After my last post about books set in NYC, I picked up another book I'd been meaning to read, Jeremy Fink and the Meaning of Life, only to discover it too was set in New York. But it got the details wrong and those mistakes nearly ruined the book for me. True, the protagonist is a bit of an anxious kid, afraid to travel by himself in the city. But certainly he's traveled with his mom! My kids - and all those I know - know to use a Metrocard on the bus and to signal for their stop! (In fact, NYC kids, from toddlerhood, beg to be the one to ring for their stop. It's kind of like pressing the elevator button.) All New York kids, except the most sheltered and wealthy, which Jeremy and his friend Lizzie clearly are not, would know these things. Despite an appearance by the Museum of Natural History, this book could have been set anywhere. Those two facts make it ineligible for my next books-set-in-NYC post.

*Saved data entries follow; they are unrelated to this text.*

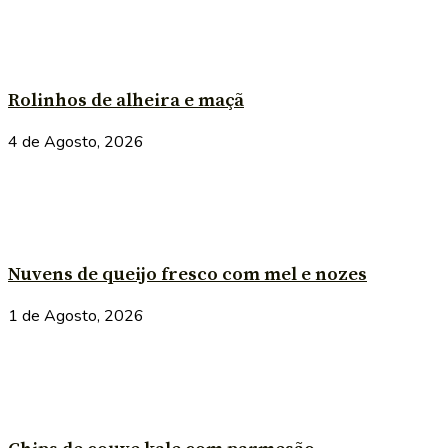
Rolinhos de alheira e maçã
4 de Agosto, 2026
Nuvens de queijo fresco com mel e nozes
1 de Agosto, 2026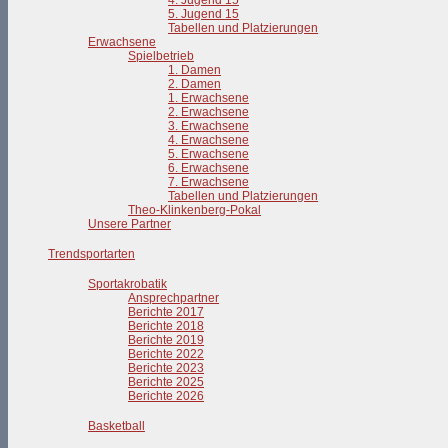
4. Jugend 15
5. Jugend 15
Tabellen und Platzierungen
Erwachsene
Spielbetrieb
1. Damen
2. Damen
1. Erwachsene
2. Erwachsene
3. Erwachsene
4. Erwachsene
5. Erwachsene
6. Erwachsene
7. Erwachsene
Tabellen und Platzierungen
Theo-Klinkenberg-Pokal
Unsere Partner
Trendsportarten
Sportakrobatik
Ansprechpartner
Berichte 2017
Berichte 2018
Berichte 2019
Berichte 2022
Berichte 2023
Berichte 2025
Berichte 2026
Basketball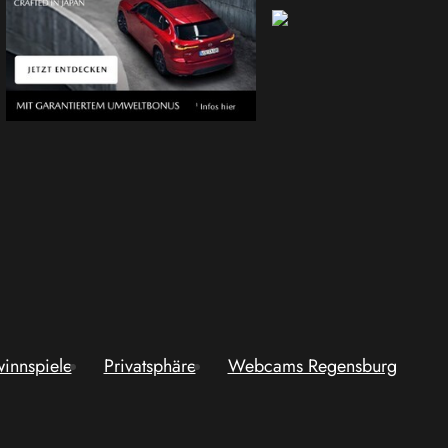
innspiele
Privatsphäre
Webcams Regensburg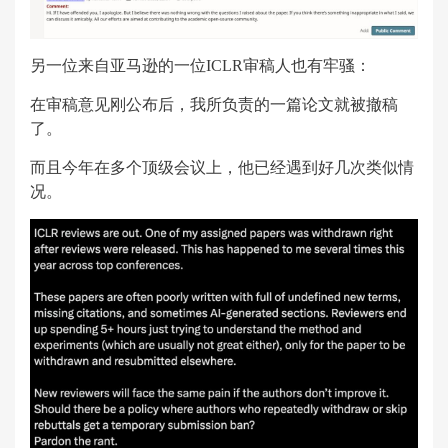
另一位来自亚马逊的一位ICLR审稿人也有牢骚：
在审稿意见刚公布后，我所负责的一篇论文就被撤稿
了。
而且今年在多个顶级会议上，他已经遇到好几次类似情
况。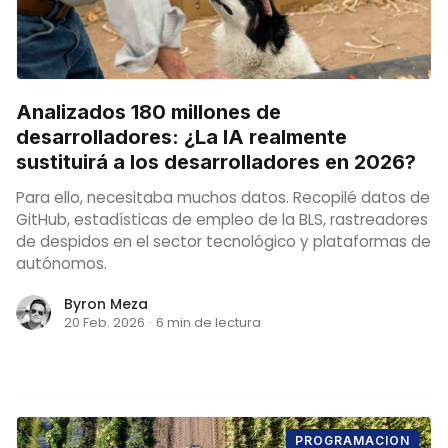
Analizados 180 millones de
desarrolladores: ¿La IA realmente
sustituirá a los desarrolladores en 2026?
Para ello, necesitaba muchos datos. Recopilé datos de
GitHub, estadísticas de empleo de la BLS, rastreadores
de despidos en el sector tecnológico y plataformas de
autónomos.
Byron Meza
20 Feb. 2026
·
6 min de lectura
PROGRAMACION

Days later, a friend posted a photo of a page from Rachel Vail's book, Well, That Was Awkward on Facebook, in which the characters hear the "Halleluyah Guy" (a real, older man who walks the streets of the Upper West Side from approximately 100th to 110th St. shouting, "Glor-EE! Glor-EE! Jesus. Jesus. Jesus. HalleluYAH! HalleluYAH!" and are relieved that he is well since they haven't heard him in a while. The Facebook thread blew up with current and former Upper West Siders sharing their reminiscences about Halleluyah Guy and, just like the characters, sharing their concerns about whether he was still with us, until one commenter finally said she'd heard him recently. Now THAT'S authenticity for you.
So I picked up the book, and on nearly every page was a reference to my neighborhood. I drove my husband nuts by telling him about every mention of our local pizza place, bakery, bagel shop. I started to wonder if the book was too authentic - too specific to a time and place to be universal. (It's really specific. Only people who lived between 96th St. and 112th St. and Amsterdam Avenue to Riverside knew what we were talking about. Upper West Siders who live in the 70s had no idea.) But it's not. It's really about relationships - familial, platonic, and romantic. It manages the trick of being both universal and specific, and its authenticity and accuracy have earned it a place on my next list of New York city books.
What errors in a book ruined or almost ruined a book for you?